The Tenacity of a Community: How Friends of Bushwick Inlet Park Succeeded

Along the waterfront of Greenpoint and Williamsburg lies land ready to be put to the purpose. The question in 2005 was what the purpose would be. As many stories go, the powers that be and the community had differing opinions on the best use of the waterfront.

The Fight Begins

Bushwick_Inlet_Park(Photo Credit:

Over ten years ago, the City of New York overrode the local Community Board’s vote against rezoning the land. This decision would mean catastrophe for the areas around the waterfront. When land can be developed for residential or commercial purposes, infrastructure alway has to be considered. If you take a look at the population of Brooklyn about its open land, the infrastructure has little room to adjust. Unfortunately, the City of New York had little consideration for this. While a park was promised during this time, without the diligence and tenacity of the community, it would never have come to fruition.

Many community leaders and members saw this rezoning as a threat to the neighborhoods, businesses, and families they had worked so hard to develop and nurture in the Greenpoint/Williamsburg area.

What would follow this initial fear would be years of fighting back against the possibility of new buildings along the waterfront.

It’s a benevolent cause, to demand a park in place of new residences or commercial buildings. In today’s society, it is very rare that the option of open space wins out over profitable buildings and businesses.


Luckily, Friends of Bushwick Inlet Park (FBIP) was ready to fight the good fight. After 12+ years of making their voices heard through various channels, the community is finally getting their park.Bushwick_Inlet_Park


“Relentless pressure,” a representative for FBIP, Steve Chesler laments, was the key factor to making sure this park became a reality.

In a recent interview with us, Chesler lead us through the stages that it took to achieve the solidarity of the waterfront becoming the park the community desperately desired. The most important of which was a well thought-out plan.

Let’s review the benefits of the building of the park:

  • First and foremost, to foster community.
  • To create waterfront accessibility; to have a safe and meaningful interaction with the East River.
  • Develop recreational options that span communities both in physical distance and different populations/ages/interests.
  • Bring the character of the neighborhoods to the forefront; demonstrate the depth of heritage and diversity of culture to a public area to unite.

These goals were integral in keeping FBIP invigorated and focused on making the park a reality. Many tactics were used to constantly reinforce the importances of these benefits for the area. Rallies, speaking out on social media, attending community board meetings and department of city planning meetings kept the group in the faces of the City.

So after all the years of hard work, what is it like to reach the success of the promised park? Chesler spoke about the moment he heard the decision, “Blown away, ecstatic, just sensed that things were moving closer and closer through our elected officials, though it was still precarious, fragile, but I was walking on air.”
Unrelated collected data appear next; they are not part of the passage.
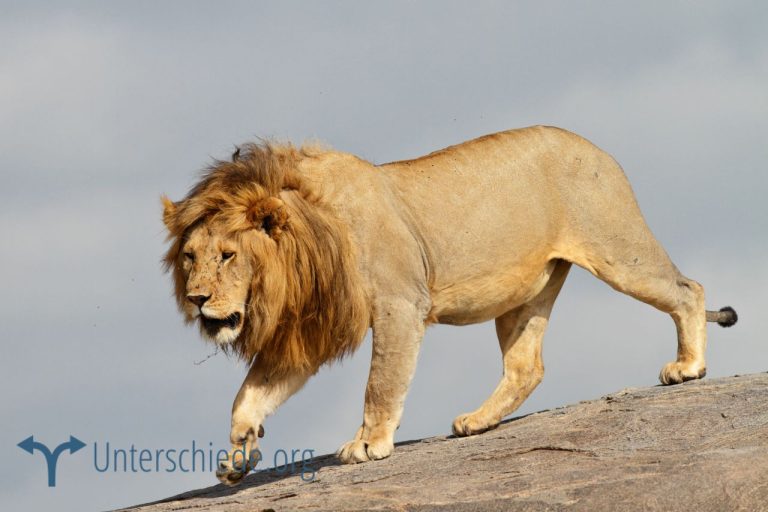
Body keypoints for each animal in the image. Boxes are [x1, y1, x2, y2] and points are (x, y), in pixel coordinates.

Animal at [161, 126, 737, 485]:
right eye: (189, 257)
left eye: (228, 255)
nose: (196, 299)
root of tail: (596, 148)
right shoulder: (307, 330)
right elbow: (249, 396)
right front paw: (238, 457)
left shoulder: (399, 303)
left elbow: (381, 384)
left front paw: (368, 445)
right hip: (524, 294)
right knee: (527, 367)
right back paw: (478, 422)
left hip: (618, 249)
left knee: (688, 290)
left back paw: (688, 367)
Even with the promise of the park on the horizon, there is still much to consider. True to nature, FBIP intends to stay on top of City officials to ensure that the production of the park stays on track.

While there is no set timeline, Chesler says they will be looking at about 3-4 years as different pieces of the land open up. Some concerns regard the safety of the area, as Bayside contains tanks that will need to be tested for contamination, as well as an area known as Motiva, and awaiting a lease of City Storage to expire in 1-3 years.
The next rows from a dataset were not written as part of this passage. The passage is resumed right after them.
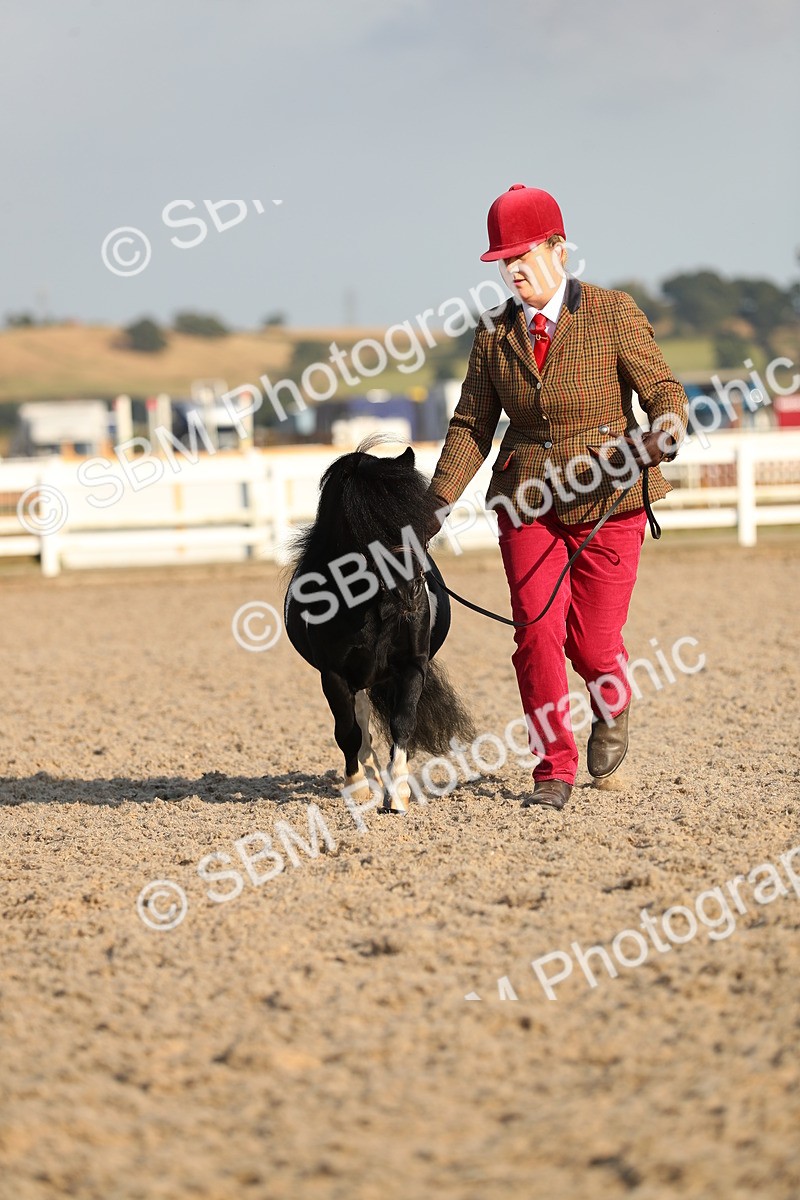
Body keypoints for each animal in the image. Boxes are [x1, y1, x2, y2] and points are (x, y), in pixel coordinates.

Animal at [283, 440, 474, 813]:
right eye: (365, 523)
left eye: (417, 519)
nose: (410, 589)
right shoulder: (333, 674)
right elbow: (347, 731)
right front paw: (358, 788)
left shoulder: (411, 665)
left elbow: (402, 723)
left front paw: (397, 795)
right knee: (360, 724)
(Photo Credit: Bob Gus Kind)

“Keep holding the city accountable”, Chesler says is the main goal over the upcoming years as the park develops. There is so much potential in the area opening up, Chesler goes on to anticipate connections and collaborations to create an educational section of the park, to have the community better understand the ecosystem and restoration of the area.

Friends of Bushwick Inlet Park will oversee the land with integration and help of other groups to ensure that the park reaches and maintains its full potential. Currently, brainstorming is kicking in on how to include places that exist there currently, such as the soccer fields. It is promised to be a beautiful and sprawling area full of recreational options for everyone.

With so much hope on the docket, Chesler speaks about how other communities and groups can stay focused for the ideas they are fighting for, “To organize, but to have very clear, determined goals in mind to work towards; create smaller goals in terms of actions and what kind of outcomes you want, and then divvy up that work according to people’s expertise and relations that they have with certain people, and whose good at video, who’s your social media person, who’s your writer, your orator, and then just go with it.”


(Photo Credit: Brooklyn Paper)

The creation of the park along the Greenpoint/Williamsburg is a massive success for the community that so desperately needs it in order to further foster community. For the City as a whole, we will be able to enjoy more open land to interact with the East River, which we are so lucky to have access to. Amidst our tall buildings and concrete, it is a refreshing and positive outcome to have this park come into fruition. Great congratulations, admiration, and gratitude to Steve Chesler and all of those associated with Friends of Bushwick Inlet Park.